Data excerpts
=======

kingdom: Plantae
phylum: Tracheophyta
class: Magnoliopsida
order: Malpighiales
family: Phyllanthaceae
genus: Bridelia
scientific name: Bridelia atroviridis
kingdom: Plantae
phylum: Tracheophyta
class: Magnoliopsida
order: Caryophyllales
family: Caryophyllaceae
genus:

=======

## GOAL OF THE EXERCISE:
Write these lines out again, switching "phylum" to "division" throughout all the records and leaving everything else as it is.

## OUTPUT FOR THIS EXERCISE:
kingdom: Plantae
division: Tracheophyta
class: Magnoliopsida
order: Malpighiales
family: Phyllanthaceae
genus: Bridelia
scientific name: Bridelia atroviridis
kingdom: Plantae
division: Tracheophyta
class: Magnoliopsida
order: Caryophyllales
family: Caryophyllaceae
genus:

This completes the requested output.